Ranallo really does make a difference, especially in these one-off spots, and the ‘keys to victory’ that he’d narrated in advance helped form a large basis of this match. Swann had a fast start, proving tricky and evasive, before Omega reversed a handspring attempt on the outside and wore down Swann’s neck and back with strikes and holds.

They told the story of the One-Winged Angel being the ultimate killshot and Swann doing everything in his power to avoid it. They showed that Swann could hit the Phoenix Splash from anywhere and that his strikes, too, were potent. They also sold the effectiveness of the V-Trigger, even if the move is one of my biggest bugbears with big Omega matches. While I understand that we’re asked to suspend a lot of disbelief when watching anything wrestling promotions do, unprotected, running knee strikes to the head should be treated far more effectively than they currently are.

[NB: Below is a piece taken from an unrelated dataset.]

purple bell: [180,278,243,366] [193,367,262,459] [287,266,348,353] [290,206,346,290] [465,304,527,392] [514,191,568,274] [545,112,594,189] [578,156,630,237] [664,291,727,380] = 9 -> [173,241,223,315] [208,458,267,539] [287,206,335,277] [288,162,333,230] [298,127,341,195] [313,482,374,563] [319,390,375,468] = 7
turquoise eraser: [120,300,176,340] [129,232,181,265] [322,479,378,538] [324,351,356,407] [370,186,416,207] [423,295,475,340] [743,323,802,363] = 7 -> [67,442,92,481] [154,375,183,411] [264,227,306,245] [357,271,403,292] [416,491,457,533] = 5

I’m not saying it needs to be like the One-Winged Angel, but Omega landing seven or eight and Swann carrying on doesn’t sit 100% right with me.

The one ref bump saw Omega block the handspring cutter by shoving Brian Hebner in the firing line, with Aubrey Edwards then taking over. She blocked Omega’s attempted use of the chair, allowing Swann to come close with a Magistral cradle. That wasn’t enough and after he whiffed on a Phoenix Splash attempt, one more V-Trigger left Swann there for the taking. One One-Winged Angel and three seconds later and Omega had won.

I had some concerns about how this match would pan out and how close it’d appear. In the end I felt they did a good job of showing Swann’s fighting spirit and gave him enough to make the match competitive. Ultimately, my rating is brought down by a couple of awkward moments they had when attempting some high spots on the ropes and the fact the outcome of the match was never in doubt. More drama on that score and you’d have been looking at something higher, but this was still a home run effort. ****1/4

They billed him as the Belt Collector. On this night, Kenny Omega came, saw and conquered. Impact Wrestling no longer controls their own world title. Now the fun really begins.

Final Thoughts

Impact Wrestling Rebellion was a very solid show, headlined by the best match to take place in the promotion this year. Everything on the show was solid, there was a fun debut and a well-booked return. There was the initial tease of what’s to come at Slammiversary (I’m crossing everything for Samoa Joe’s safe return) and two matches, the X-Division opener and obviously the main event, well worth your time. A firm thumbs up from me.